We call it "transference" when the client layers a specific relationship from their past or present life onto the therapeutic relationship - for example, relating to the therapist as if she were the client's actual parent/partner/child, etc. However, even without this kind of transference, we are getting flavors of how the client feels about and relates to important other people. 

This process is both incredibly important and incredibly complicated for clients who have experienced relational traumas - when they have been hurt by those who were most supposed to love and protect them. Particularly when these traumas occur early in life, people may develop enduring patterns of "insecure attachment" - basically, relational templates that assume instability, unpredictability, and/or threat within close relationships. 

While there has been plenty written about attachment styles, I have been thinking more about how insecure attachment styles reveal themselves in therapy, and wanted to write a bit about the subject from this perspective. There are three kinds of insecure attachment, described in adults as preoccupied, dismissive, and unresolved:
  1. Persons with a preoccupied attachment style are anxious about relationships, and cope with their anxiety by seeking reassurance. In romantic relationships, they may call often, ask if their partners love them or are mad at them, and so on. In therapy, they may need frequent reassurance that the therapist is "there," and will continue to be there. For example, one client of mine needs reassurance that each new adjunct service (case management, day treatment, etc) is not going to replace therapy, and is not an attempt to "get rid of her." Clients with this attachment style tend to find vacations and other cancellations or disruptions in treatment especially distressing and anxiety-provoking. They may also hold back what they consider to be the most unacceptable parts of themselves for an unusually long time, believing the therapist wouldn't continue working with them if they "really" knew them.
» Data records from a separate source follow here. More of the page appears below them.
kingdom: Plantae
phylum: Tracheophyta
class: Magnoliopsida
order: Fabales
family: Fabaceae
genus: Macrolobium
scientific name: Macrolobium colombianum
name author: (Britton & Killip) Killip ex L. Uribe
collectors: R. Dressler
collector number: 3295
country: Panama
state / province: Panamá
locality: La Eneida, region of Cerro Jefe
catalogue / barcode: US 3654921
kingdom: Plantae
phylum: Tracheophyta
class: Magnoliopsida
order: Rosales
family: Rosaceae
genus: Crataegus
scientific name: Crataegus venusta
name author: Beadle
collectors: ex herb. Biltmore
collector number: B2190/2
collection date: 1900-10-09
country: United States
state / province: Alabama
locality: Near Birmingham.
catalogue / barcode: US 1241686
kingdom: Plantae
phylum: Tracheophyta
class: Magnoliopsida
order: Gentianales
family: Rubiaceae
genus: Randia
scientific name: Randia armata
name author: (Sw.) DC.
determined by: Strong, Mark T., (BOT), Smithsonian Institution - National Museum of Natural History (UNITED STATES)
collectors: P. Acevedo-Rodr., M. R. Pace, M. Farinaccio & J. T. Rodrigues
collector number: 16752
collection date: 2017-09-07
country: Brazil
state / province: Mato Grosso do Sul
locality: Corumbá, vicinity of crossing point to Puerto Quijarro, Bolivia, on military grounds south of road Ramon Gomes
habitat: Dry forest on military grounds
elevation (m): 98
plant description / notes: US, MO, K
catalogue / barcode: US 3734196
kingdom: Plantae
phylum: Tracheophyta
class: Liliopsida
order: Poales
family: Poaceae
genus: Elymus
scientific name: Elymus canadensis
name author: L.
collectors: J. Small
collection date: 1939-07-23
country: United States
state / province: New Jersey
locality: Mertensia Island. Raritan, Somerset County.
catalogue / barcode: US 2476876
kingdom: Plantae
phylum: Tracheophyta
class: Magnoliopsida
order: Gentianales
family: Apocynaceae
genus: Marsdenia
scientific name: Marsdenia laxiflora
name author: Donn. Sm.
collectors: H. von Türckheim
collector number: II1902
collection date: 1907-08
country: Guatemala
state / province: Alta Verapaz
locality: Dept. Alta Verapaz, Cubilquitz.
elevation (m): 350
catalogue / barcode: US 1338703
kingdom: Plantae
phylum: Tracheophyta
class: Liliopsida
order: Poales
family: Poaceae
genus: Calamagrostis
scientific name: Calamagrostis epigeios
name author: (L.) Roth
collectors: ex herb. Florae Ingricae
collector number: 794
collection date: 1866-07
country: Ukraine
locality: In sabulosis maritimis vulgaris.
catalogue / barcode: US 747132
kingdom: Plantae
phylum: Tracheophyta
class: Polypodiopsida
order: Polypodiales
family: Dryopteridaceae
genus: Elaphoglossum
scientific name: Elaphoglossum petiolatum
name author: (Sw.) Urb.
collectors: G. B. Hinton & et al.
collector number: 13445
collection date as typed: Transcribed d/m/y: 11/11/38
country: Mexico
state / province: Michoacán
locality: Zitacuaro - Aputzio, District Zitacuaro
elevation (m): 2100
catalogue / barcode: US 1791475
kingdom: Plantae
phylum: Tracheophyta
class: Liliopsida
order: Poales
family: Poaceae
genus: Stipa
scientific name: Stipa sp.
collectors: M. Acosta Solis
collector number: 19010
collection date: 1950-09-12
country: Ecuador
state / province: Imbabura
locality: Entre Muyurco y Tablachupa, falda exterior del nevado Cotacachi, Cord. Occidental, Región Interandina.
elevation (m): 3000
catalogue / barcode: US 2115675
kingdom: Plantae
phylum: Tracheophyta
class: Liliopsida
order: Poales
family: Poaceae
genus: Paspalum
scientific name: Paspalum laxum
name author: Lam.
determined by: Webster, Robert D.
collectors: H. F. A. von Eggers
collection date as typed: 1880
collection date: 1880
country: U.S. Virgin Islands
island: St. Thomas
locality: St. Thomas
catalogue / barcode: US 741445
As a result, continuity and unconditional positive regard in treatment can be immensely healing.
  2. In contrast, people with dismissive attachment styles cope with their anxiety about relationships by dismissing the importance of relationships in general, and by minimizing the significance of particular relationships by leaving the other person before that person can leave them. These clients may be extraordinarily reluctant to engage in the therapeutic relationship. For example, I have one client with some risk issues who didn't want to schedule a follow-up appointment. She needs treatment, but I was sure that encouraging her to come would be the surest way to prevent that from happening. I waited two weeks, but she finally did call to request an appointment, and I am much more confident that she will come precisely because I stepped back and didn't try to pull her in. These clients may also be inclined to drop out without warning if things start to feel too intense. However, if they can hang in their through whatever is triggering the impulse to bolt, it's another potential for significant healing.
  3. Finally, individuals with unresolved attachment styles are not consistent in a pattern of relating - they are (predictably) unpredictable. Sometimes preoccupied, sometimes dismissive, sometimes clinging while dismissing...you get the general idea. One client of mine copes with her fear of her partners leaving her by holding them hostage, or by leaving them first, depending on relative size and power. She abruptly dropped out of treatment with her last therapist when she sensed that the therapist was "tired" of her. The challenge for the therapist is to both be predictable in the face of unpredictability, and NOT realize the negative predictions (abandonment, rejection, or whatever).
As this last example suggests, I find it incredibly informative to ask about clients' past experiences with therapy, and how they ended. If someone seems to have dropped out just when they were getting to the heart of thing, I talk to them about relationship patterns, and how they may at some point feel like doing the same thing with me - but that they can make some real progress if they can stick with our relationship anyway. 

How do you assess for and understand the relational patterns that your clients bring to therapy? What have been the best and worst examples for you?